Description of the task:
Starting with the line that has "Діденко Віктор.", retype each line down to the end of the entries below, without leaving any out or adding any.

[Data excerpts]
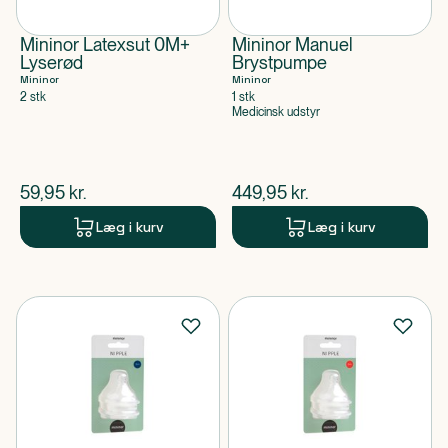
Mininor Latexsut 0M+
Mininor Manuel
Lyserød
Brystpumpe
Mininor
Mininor
2 stk
1 stk
Medicinsk udstyr
$
nuværende pris
$
nuværende pris
59,95
kr.
449,95
kr.
Læg i kurv
Læg i kurv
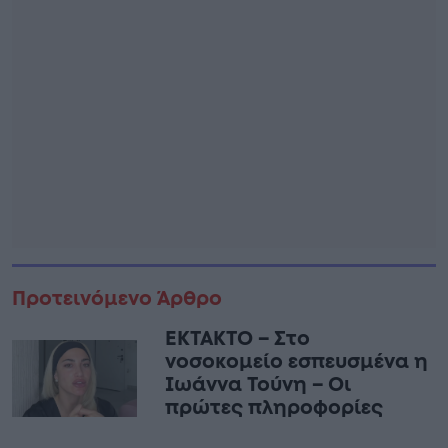
Προτεινόμενο Άρθρο
ΕΚΤΑΚΤΟ – Στο
νοσοκομείο εσπευσμένα η
Ιωάννα Τούνη – Οι
πρώτες πληροφορίες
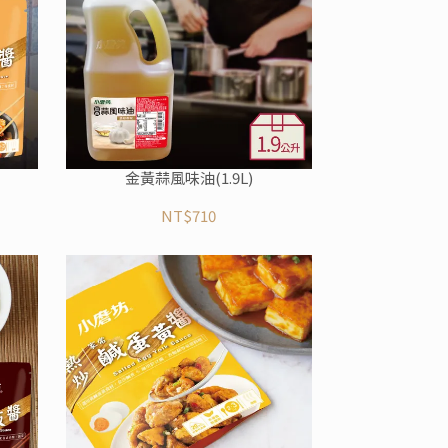
金黃蒜風味油(1.9L)
NT$710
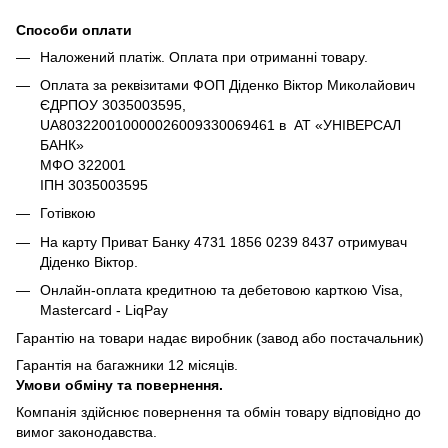
Способи оплати
Наложений платіж. Оплата при отриманні товару.
Оплата за реквізитами ФОП Діденко Віктор Миколайович
ЄДРПОУ 3035003595,
UA803220010000026009330069461 в АТ «УНІВЕРСАЛ
БАНК»
МФО 322001
ІПН 3035003595
Готівкою
На карту Приват Банку 4731 1856 0239 8437 отримувач
Діденко Віктор.
Онлайн-оплата кредитною та дебетовою карткою Visa,
Mastercard - LiqPay
Гарантію на товари надає виробник (завод або постачальник)
Гарантія на багажники 12 місяців.
Умови обміну та повернення.
Компанія здійснює повернення та обмін товару відповідно до
вимог законодавства.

Task output:
Діденко Віктор.
Онлайн-оплата кредитною та дебетовою карткою Visa,
Mastercard - LiqPay
Гарантію на товари надає виробник (завод або постачальник)
Гарантія на багажники 12 місяців.
Умови обміну та повернення.
Компанія здійснює повернення та обмін товару відповідно до
вимог законодавства.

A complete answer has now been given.